Entrevista realizada por Camila Gonzatto, publicada pela primeira vez no site do Instituto Goethe em fevereiro de 2020: 

https://files.cargocollective.com/624463/NO-HEALING-WITHOUT-REPARATIONS---Aline-Motta-s-inteview--.pdf

The complete interview can be read here: 

https://files.cargocollective.com/624463/NO-HEALING-WITHOUT-REPARATIONS---Aline-Motta-s-inteview--.pdf 

1. O vídeo (Outros) Fundamentos é a terceira parte de uma trilogia sobre a história da sua família e, ao mesmo tempo, sobre a história do Brasil. Poderia contar um pouco sobre a gênese desse projeto?

 

Tudo começou com um segredo que minha avó me contou de uma maneira um pouco inesperada. A partir das informações que ela me deu, comecei a pesquisar mais sobre a história da minha família. Fiquei impressionada com a quantidade disponível de documentação, mesmo para uma família negra, pois, erroneamente, achamos que os arquivos foram queimados ou são inexistentes, quando, na verdade, existe ampla documentação sobre a escravidão no Vale do Paraíba, a região cafeeira do Sudeste brasileiro no século 19, por exemplo. Falta uma pesquisa mais profunda em torno deste material, principalmente abordando outros pontos de vista, que não necessariamente foquem na elite senhorial dos “barões do café”, como ainda tem se voltado muito da pesquisa historiográfica no Brasil.

(Outros) Fundamentos vem fechar um elo com minha ida à Nigéria para uma residência artística que durou 32 dias em 2017. O vídeo fala sobre as conexões que estabeleci entre Lagos, na Nigéria, Cachoeira, que fica no Recôncavo Baiano, no Brasil, e o Rio de Janeiro, mais precisamente a Baía de Guanabara. Todas as três cidades são amplamente banhadas pela água. De algum modo, minha presença na comunidade em Lagos causou mais estranhamento do que eu imaginava, e esse sentimento de não pertencer nem no continente africano, nem no Brasil, é a base em que se assenta o filme.
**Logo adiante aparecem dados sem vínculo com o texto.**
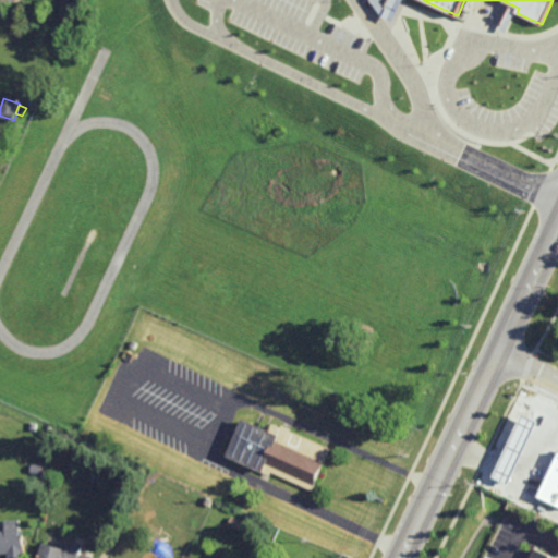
[(269,429),(273,423),(280,426),(282,424),(290,427),(289,429),(330,447),(312,489),(270,471),(267,480),(261,476),(263,471),(226,455),(242,417),(269,429)]
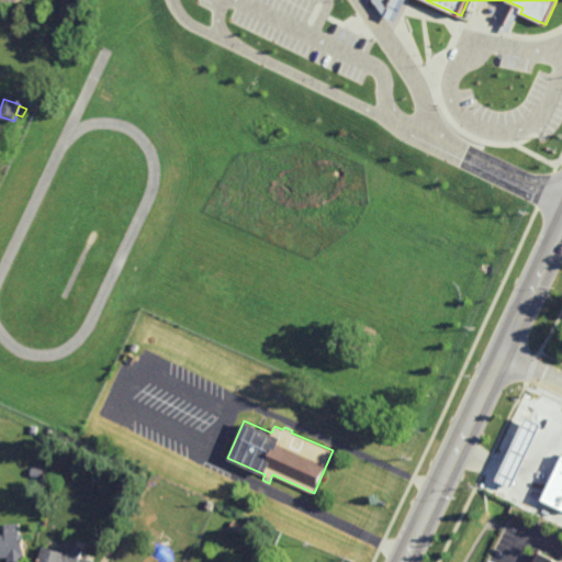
[(531,458),(502,445),(509,428),(539,442),(531,458)]
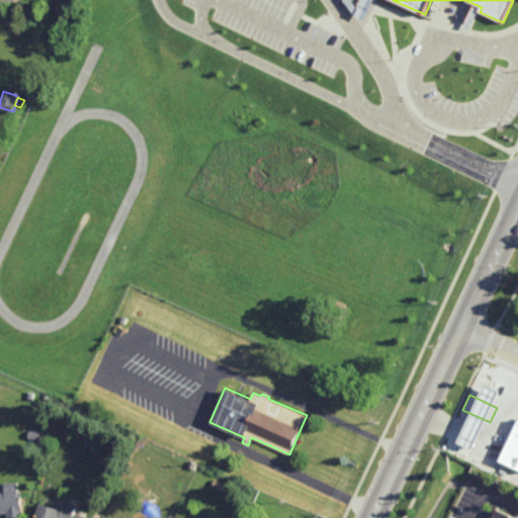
[(517,449),(513,460),(484,446),(501,409),(517,416),(517,449)]
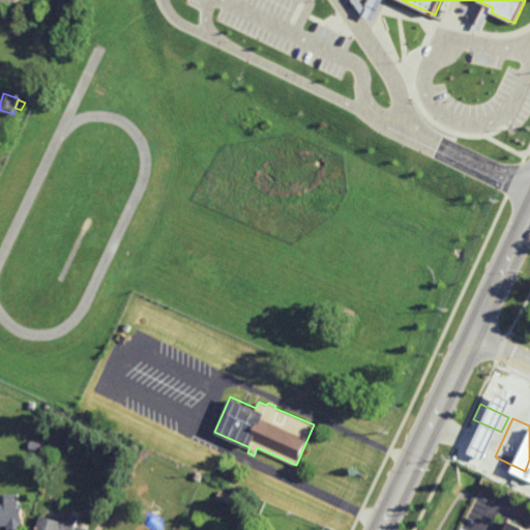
[(40,450),(28,448),(30,441),(41,443),(40,450)]
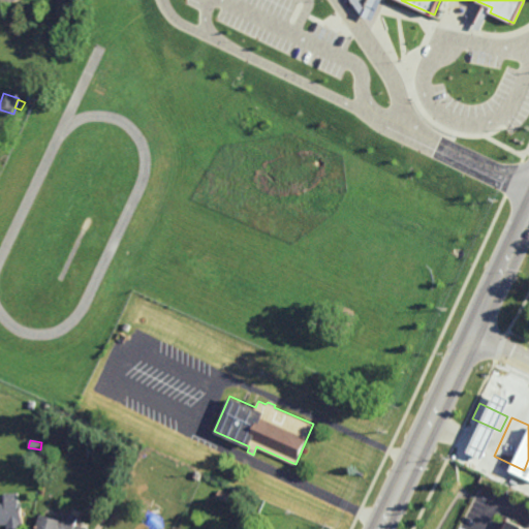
[(226,500),(217,496),(221,489),(230,493),(226,500)]
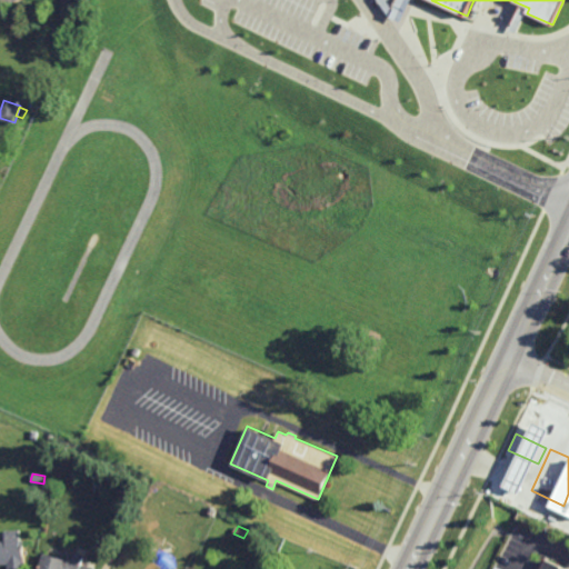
[(21,540),(25,539),(26,568),(8,568),(8,563),(0,563),(0,540),(6,540),(6,530),(21,529),(21,540)]
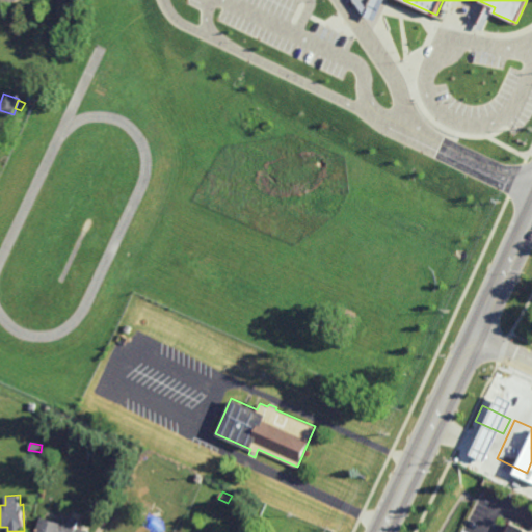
[(67,525),(69,517),(77,520),(75,527),(87,531),(86,531),(36,531),(43,515),(67,525)]
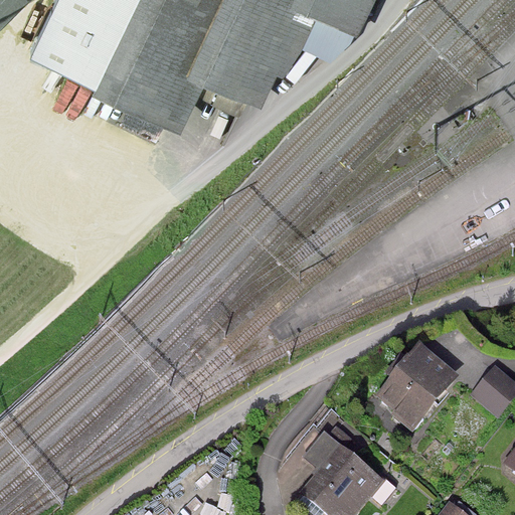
[(0,0),(0,28),(29,1),(28,0),(0,0)]
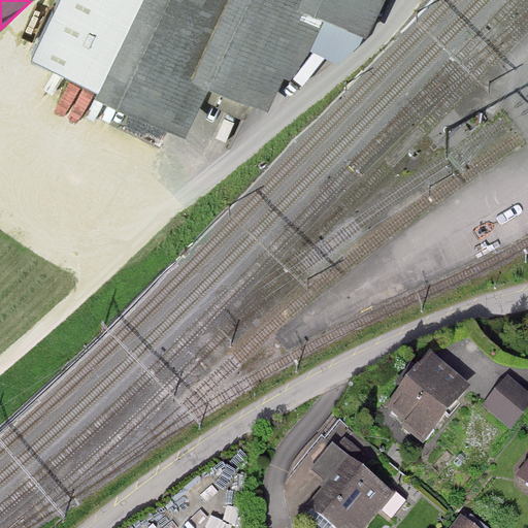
[(59,0),(32,59),(187,136),(210,87),(248,100),(270,109),(294,75),(309,51),(340,60),(367,36),(383,0),(59,0)]
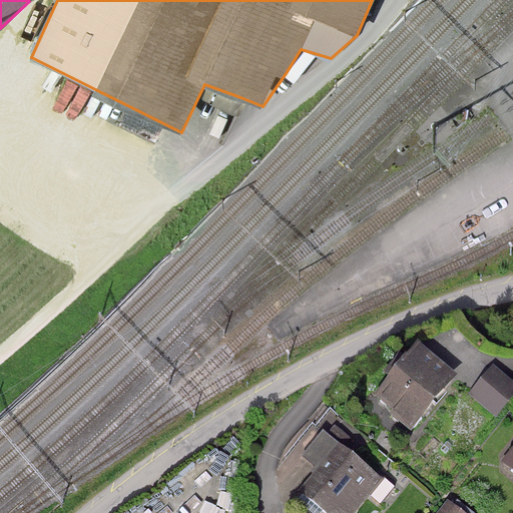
[(457,369),(421,339),(379,389),(414,419),(457,369)]
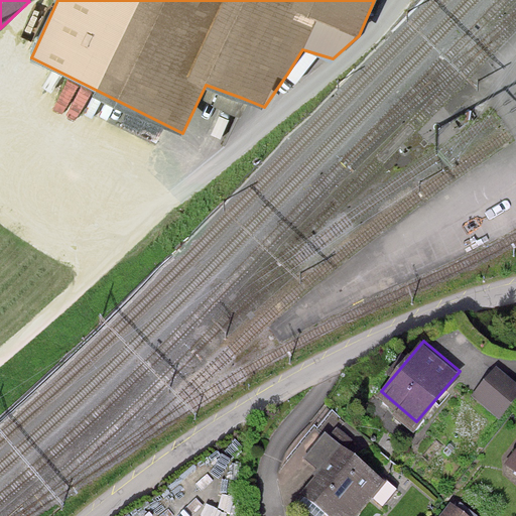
[(515,389),(515,381),(498,367),(478,391),(500,409),(515,389)]
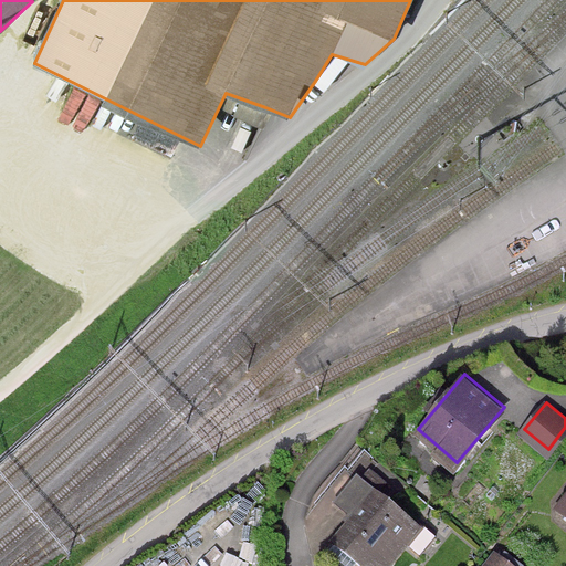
[(385,565),(420,523),(377,486),(336,536),(371,565),(385,565)]
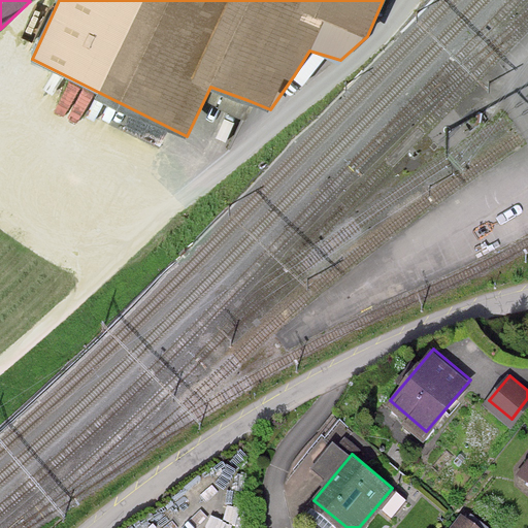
[(482,527),(463,514),(452,527),(482,527)]
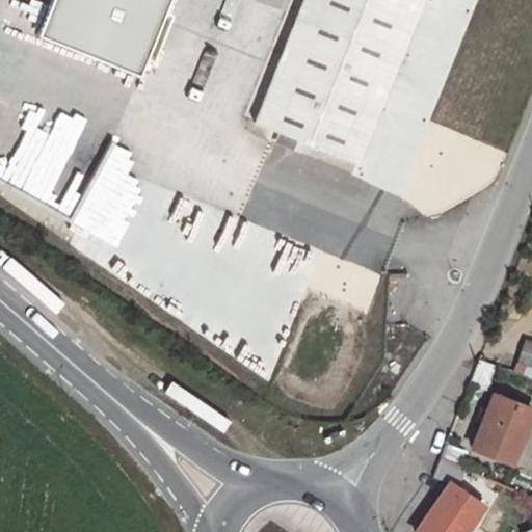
[(166,0),(49,0),(34,37),(137,78),(166,0)]
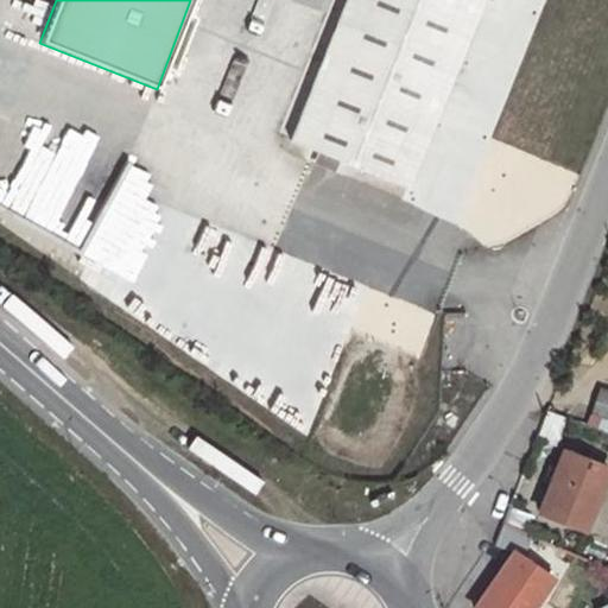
[(482,0),(344,0),(289,143),(407,189),(482,0)]
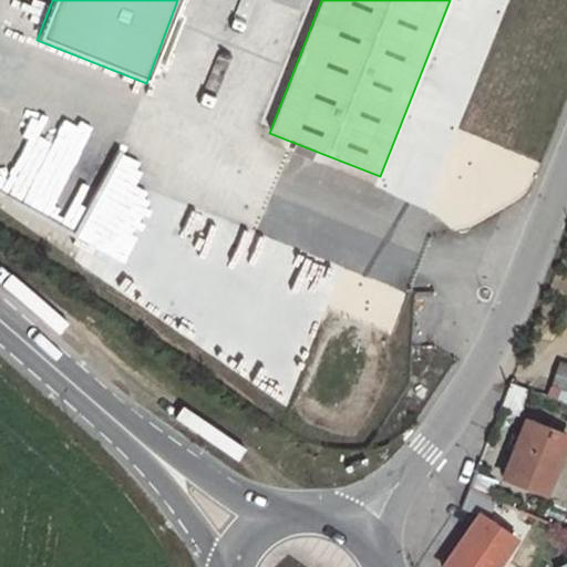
[(171,195),(251,230),(264,202),(183,166),(171,195)]
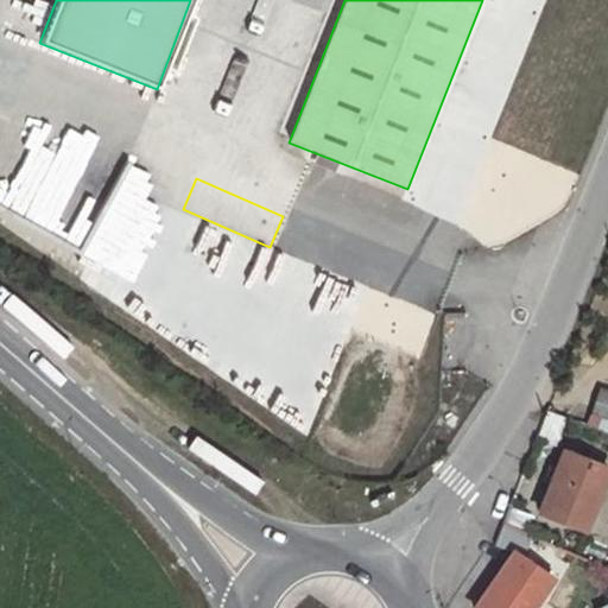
[(29,310),(19,321),(44,342),(54,331),(29,310)]
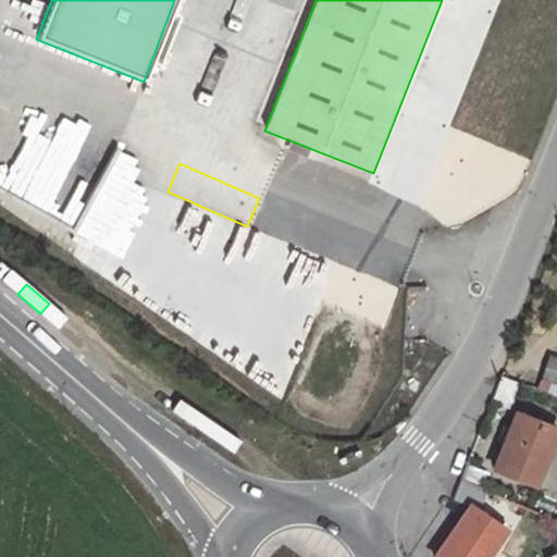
[(510,407),(517,382),(499,376),(492,403),(510,407)]
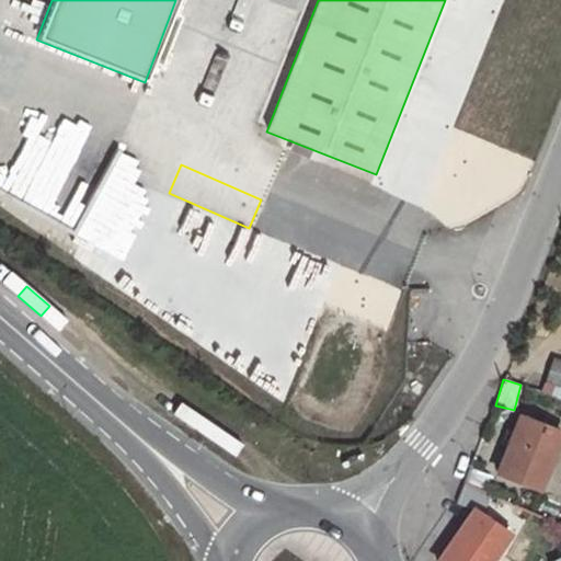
[(560,445),(560,432),(519,415),(500,469),(546,488),(560,445)]
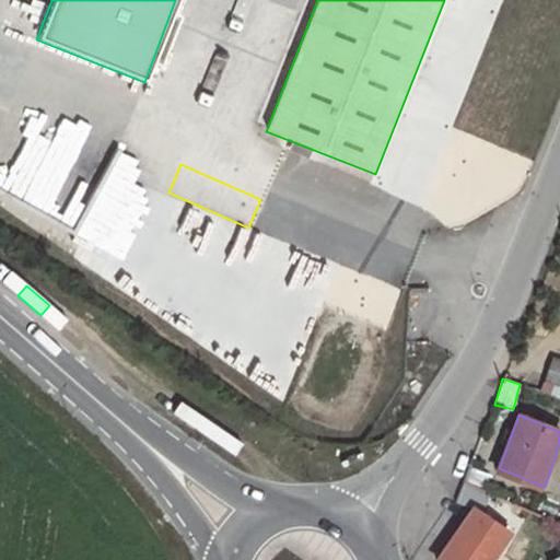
[(442,559),(493,559),(512,534),(477,510),(442,559)]
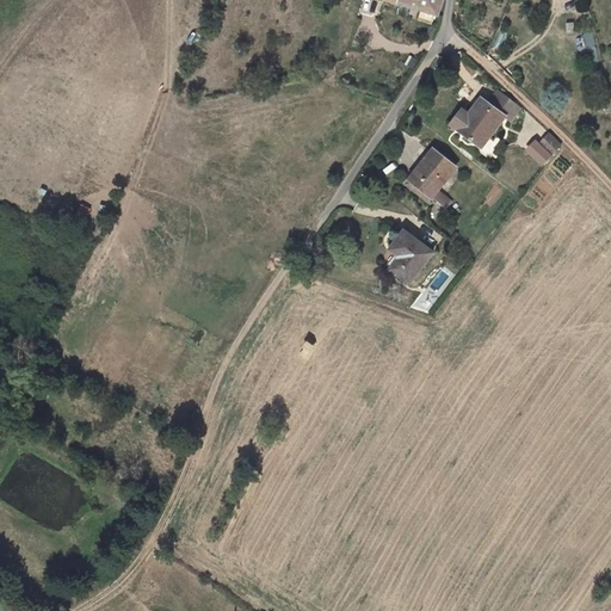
[(397,0),(399,1),(420,7),(436,12),(438,13),(440,0),(397,0)]
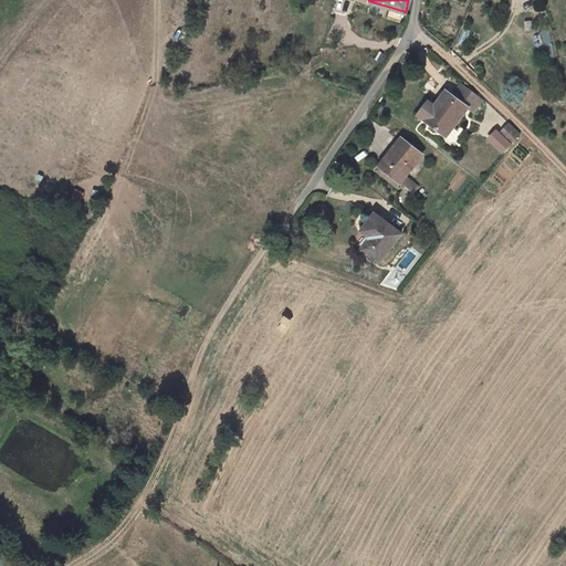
[(399,22),(404,11),(389,7),(386,18),(399,22)]
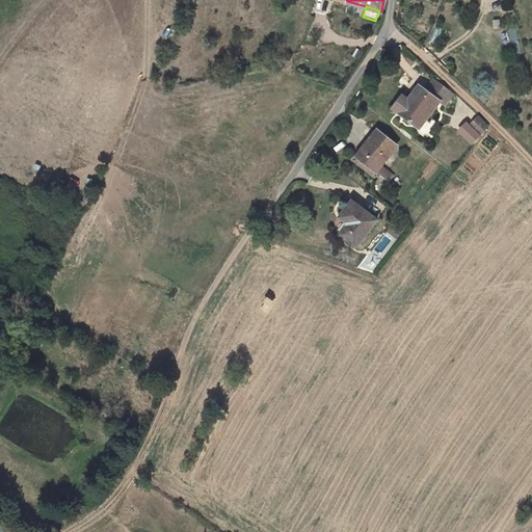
[(431,79),(423,90),(435,100),(443,106),(451,95),(431,79)]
2. Os filmes da trilogia falam sobre separação e encontro. Como você definiu a linguagem dos vídeos e instalações? Como representar essa história cheia de lacunas, encontros e desencontros?

 

Os vídeos da trilogia já foram exibidos sequencialmente em um único espaço com seis projeções. Acho que é uma experiência única e altamente imersiva poder ver de uma só vez todos os trabalhos em telas de quase cinco metros cada uma. As imagens realmente ganham peso, dialogam com o espaço, com a escala do corpo e com a dimensão onírica da sala escura. É interessante notar que o primeiro vídeo tem três telas; o segundo, duas; e o terceiro apenas uma. Como se, de início, a história estivesse mais fragmentada e, ao longo dos anos, as peças fossem se juntando em uma única projeção, que é (Outros) Fundamentos – concluindo uma jornada muito íntima e pessoal, mas que é revelada ao público com imagens em movimento de grandes dimensões.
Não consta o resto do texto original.